__抜粋__
キャリアや医療業界に関してのお考えについて教えていただきました。ぜひご一読ください。
そら
看護師(フリーランス)。
看護専門学校卒業後、総合病院の外科病棟に配属。
急性期の中で過ごされる終末期の患者ケアから、心理学を学びたいと大学へ進学、二足の草鞋生活を満喫。
また家族をがんで看取り、遺族ケアの必要性を感じグリーフカウンセラーの資格を取得。
大学病院で緩和ケア認定看護師としてチームで活動をした後、訪問看護を経験。
現在はフリーで看護師をしながら、遺族を中心としたカウンセリングルームを開設。
スキューバダイビングと旅行が好きで、思い立ったらキャスター転がし出かけてしまう。
ーまずはそらさんが看護師を目指したきっかけをお教えください。
「手に職をつけよ」という、共働きの両親のもと育ったことが、看護師を目指すきっかけです。
看護師なら自立して生きていかれるという、現実的思考のみでした。
ーそらさんは、現在どのようにお仕事されていますか?
グリーフカウンセラーとして働きながら、派遣看護師として、この1年くらいはコロナ関連の仕事をしています。
ー現在はフリーランスとしてグリーフカウンセラーとしてご活躍中とのことですが、現在のキャリアに進むに当たって、どのように決断しましたか?
まず心理学部を選択した理由です。
終末期の方で、がん性疼痛のためナースコールを頻回で押す方がいました。ですが家人の面会の間は1度も鳴りません。痛がる言動もありません。これは家族がいる安心感が影響してると思うのですが、この心と身体の繋がりについてもっと知りたい!と思ったのがきっかけです。

__資料情報__
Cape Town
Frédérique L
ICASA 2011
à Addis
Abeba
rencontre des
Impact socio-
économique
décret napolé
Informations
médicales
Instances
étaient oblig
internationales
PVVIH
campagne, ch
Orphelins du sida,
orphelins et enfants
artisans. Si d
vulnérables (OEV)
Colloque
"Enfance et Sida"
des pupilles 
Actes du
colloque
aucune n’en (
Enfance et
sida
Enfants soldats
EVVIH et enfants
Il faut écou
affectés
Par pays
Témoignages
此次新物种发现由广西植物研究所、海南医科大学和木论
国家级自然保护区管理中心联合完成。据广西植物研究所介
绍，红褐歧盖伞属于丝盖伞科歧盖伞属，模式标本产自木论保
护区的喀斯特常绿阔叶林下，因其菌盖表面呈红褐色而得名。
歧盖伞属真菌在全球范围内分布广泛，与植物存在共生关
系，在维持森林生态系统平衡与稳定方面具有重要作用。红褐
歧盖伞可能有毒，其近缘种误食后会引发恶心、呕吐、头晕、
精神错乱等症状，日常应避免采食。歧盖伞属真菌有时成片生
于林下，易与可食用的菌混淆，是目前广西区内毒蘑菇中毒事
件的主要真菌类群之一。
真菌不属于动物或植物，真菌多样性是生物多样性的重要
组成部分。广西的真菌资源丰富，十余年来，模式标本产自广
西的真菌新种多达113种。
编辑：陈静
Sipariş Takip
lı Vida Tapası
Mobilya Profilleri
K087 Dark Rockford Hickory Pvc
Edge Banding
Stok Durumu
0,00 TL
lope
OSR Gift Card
...
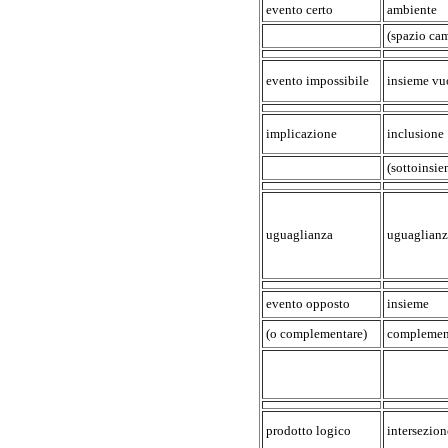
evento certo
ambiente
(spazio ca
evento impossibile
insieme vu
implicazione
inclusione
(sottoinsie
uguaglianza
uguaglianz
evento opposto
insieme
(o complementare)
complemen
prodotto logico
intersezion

__練習問題__
[1] 次の(a)〜(c)がそらさんへのインタビューの内容と合うかどうか、それぞれ「はい」か「いいえ」で答えなさい。判断の根拠となる本文の語句もそのまま引用すること。
(a) そらさんは看護専門学校を出た後、総合病院の外科病棟に配属された。
(b) そらさんが看護師を目指したきっかけは、心と身体の繋がりに関心を持ったことである。
(c) がん性疼痛のある終末期の患者は、家族の面会中もナースコールを頻回に押していた。
[2] そらさんへのインタビューを、本文が終わったところから書き継ぎなさい。

__解答__
[1]
(a) はい。「看護専門学校卒業後、総合病院の外科病棟に配属。」
(b) いいえ。「「手に職をつけよ」という、共働きの両親のもと育ったことが、看護師を目指すきっかけです。」
(c) いいえ。「ですが家人の面会の間は1度も鳴りません。」

[2]
私は看護という狭い世界の、さらにポイントを絞ったがん看護・緩和ケア領域に身を置いてきました。その間に心理学部で現役世代や異業種の社会人と学べたことは、内側にいては知らなかった考えや意見に触れることができる機会でした。
この進学が私の世界を広げてくれましたし、一歩踏み出すことのハードルを下げてくれました。
また家族を看取ったことでリアルに遺族ケアについて考えるようになり、グリーフカウンセリングを学びました。まずは遺族となる前の段階で、十分なケアを提供したいと関わってきました。ですが看護師としての関わりには限界があると感じています。そのような中で、私の周りにいる異業種の方々の話や働き方をみて、カウンセリングルーム開いてしまおう!と一念発起しました。
ーそのような実体験に基づいて、現在のキャリアがあるのですね。今後は、どのようにお仕事をしていこうと考えていらっしゃいますか?
今はまだ看護の仕事が多いですが、今後カウンセラーとしての仕事のウェイトを広げたいと思っています。
看護経験はカウンセリングにも役立ちますし、カウンセリング経験は看護にも役立ちます。どちらか一方ではなく、バランスを保ちながら、フリーで仕事を続けていきます。
基本欲張りなタイプです。
ー現在の働き方ならではのエピソードや感じていることをお教えください。
派遣としてスポット勤務をしていると、病院では経験できない現場もあり常に新鮮です。新たな自分の可能性を感じることもあります。
これまで夜勤明けの時間を最大限活用してきたので、日勤だけの生活になってみると規則正しい生活は身体には良いことなのかもしれませんが、日中に自由になれる時間が少なく、みなさんはどうやってやりくりしてるのかな〜と思います。
ーお仕事の日はどのようなスケジュールで生活していらっしゃいますか?
フリーランス看護師 そらさんのタイムスケジュール
-
-
AM 6:30
起床 出勤準備
-
AM7:45
通勤
-
AM9:00
始業
-
PM12:00
お昼
-
PM18:00
終業
-
PM19:00
帰宅・入浴・食事
-
PM21:00
メールのチェック
読書や勉強
マインドフルネス瞑想やヨガ
-
PM24:00
就寝
-
ー現在、そらさんがフリーランスとしてのキャリアを継続する上で、大変なことと、それに対して工夫している点はありますか?
受け身では仕事にならないということです。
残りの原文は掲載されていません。